Extracted page text data:
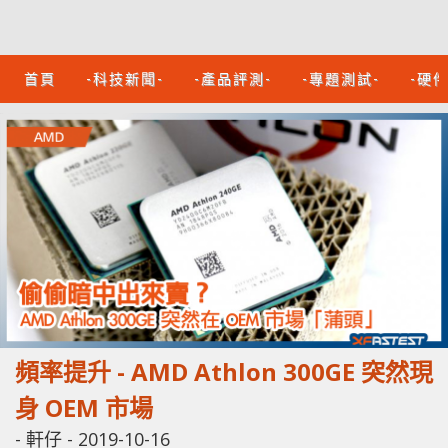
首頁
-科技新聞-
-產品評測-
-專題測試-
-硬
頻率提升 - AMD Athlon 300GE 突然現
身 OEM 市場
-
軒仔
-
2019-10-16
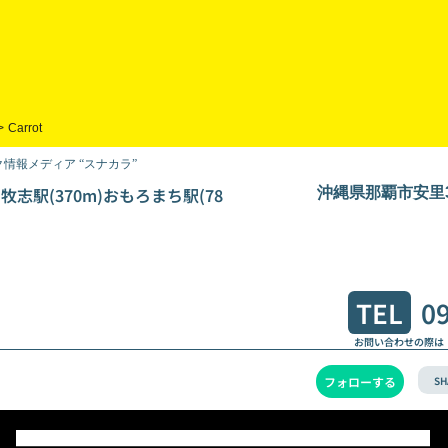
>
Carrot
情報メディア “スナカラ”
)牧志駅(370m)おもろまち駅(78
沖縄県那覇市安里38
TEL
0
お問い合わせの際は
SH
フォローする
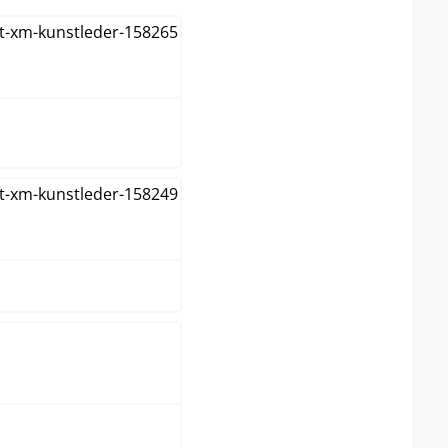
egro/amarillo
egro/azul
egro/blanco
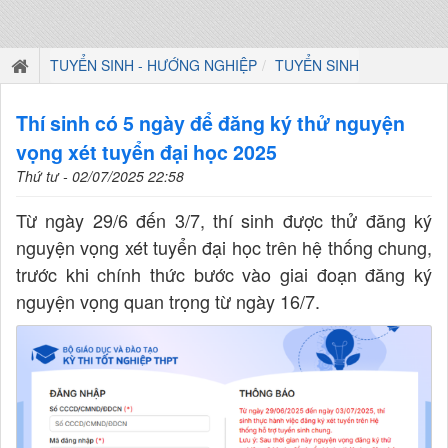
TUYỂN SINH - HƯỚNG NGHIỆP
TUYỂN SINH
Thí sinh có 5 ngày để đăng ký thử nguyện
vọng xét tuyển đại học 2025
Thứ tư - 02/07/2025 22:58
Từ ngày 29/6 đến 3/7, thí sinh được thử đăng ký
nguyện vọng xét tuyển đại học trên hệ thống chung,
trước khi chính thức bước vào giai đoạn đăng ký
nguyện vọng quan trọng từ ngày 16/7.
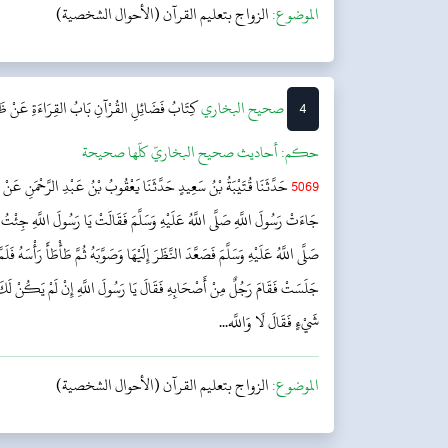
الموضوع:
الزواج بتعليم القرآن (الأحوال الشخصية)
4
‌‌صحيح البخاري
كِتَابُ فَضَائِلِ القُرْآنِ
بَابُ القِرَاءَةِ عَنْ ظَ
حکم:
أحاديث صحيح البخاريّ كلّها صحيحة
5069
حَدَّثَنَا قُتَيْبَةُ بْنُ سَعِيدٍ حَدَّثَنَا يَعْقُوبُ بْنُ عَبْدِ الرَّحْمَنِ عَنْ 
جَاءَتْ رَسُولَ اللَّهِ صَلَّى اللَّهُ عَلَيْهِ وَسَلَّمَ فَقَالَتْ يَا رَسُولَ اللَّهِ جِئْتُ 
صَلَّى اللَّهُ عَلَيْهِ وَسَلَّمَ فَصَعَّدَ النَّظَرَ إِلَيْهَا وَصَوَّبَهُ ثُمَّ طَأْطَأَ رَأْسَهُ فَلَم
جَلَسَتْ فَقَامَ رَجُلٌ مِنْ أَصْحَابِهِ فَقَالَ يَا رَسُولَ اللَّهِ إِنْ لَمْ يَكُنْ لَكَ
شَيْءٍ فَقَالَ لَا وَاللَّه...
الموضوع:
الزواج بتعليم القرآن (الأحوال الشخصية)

● WHAT IS BEING ASKED
Could you output the lines above exactly, with no pictures included?

● OUTPUT BELOW
首頁
-科技新聞-
-產品評測-
-專題測試-
-硬
頻率提升 - AMD Athlon 300GE 突然現
身 OEM 市場
-
軒仔
-
2019-10-16
>
Carrot
情報メディア “スナカラ”
)牧志駅(370m)おもろまち駅(78
沖縄県那覇市安里38
TEL
0
お問い合わせの際は
SH
フォローする
egro/amarillo
egro/azul
egro/blanco
TUYỂN SINH - HƯỚNG NGHIỆP
TUYỂN SINH
Thí sinh có 5 ngày để đăng ký thử nguyện
vọng xét tuyển đại học 2025
Thứ tư - 02/07/2025 22:58
Từ ngày 29/6 đến 3/7, thí sinh được thử đăng ký
nguyện vọng xét tuyển đại học trên hệ thống chung,
trước khi chính thức bước vào giai đoạn đăng ký
nguyện vọng quan trọng từ ngày 16/7.
الموضوع:
الزواج بتعليم القرآن (الأحوال الشخصية)
4
‌‌صحيح البخاري
كِتَابُ فَضَائِلِ القُرْآنِ
بَابُ القِرَاءَةِ عَنْ ظَ
حکم:
أحاديث صحيح البخاريّ كلّها صحيحة
5069
حَدَّثَنَا قُتَيْبَةُ بْنُ سَعِيدٍ حَدَّثَنَا يَعْقُوبُ بْنُ عَبْدِ الرَّحْمَنِ عَنْ 
جَاءَتْ رَسُولَ اللَّهِ صَلَّى اللَّهُ عَلَيْهِ وَسَلَّمَ فَقَالَتْ يَا رَسُولَ اللَّهِ جِئْتُ 
صَلَّى اللَّهُ عَلَيْهِ وَسَلَّمَ فَصَعَّدَ النَّظَرَ إِلَيْهَا وَصَوَّبَهُ ثُمَّ طَأْطَأَ رَأْسَهُ فَلَم
جَلَسَتْ فَقَامَ رَجُلٌ مِنْ أَصْحَابِهِ فَقَالَ يَا رَسُولَ اللَّهِ إِنْ لَمْ يَكُنْ لَكَ
شَيْءٍ فَقَالَ لَا وَاللَّه...
الموضوع:
الزواج بتعليم القرآن (الأحوال الشخصية)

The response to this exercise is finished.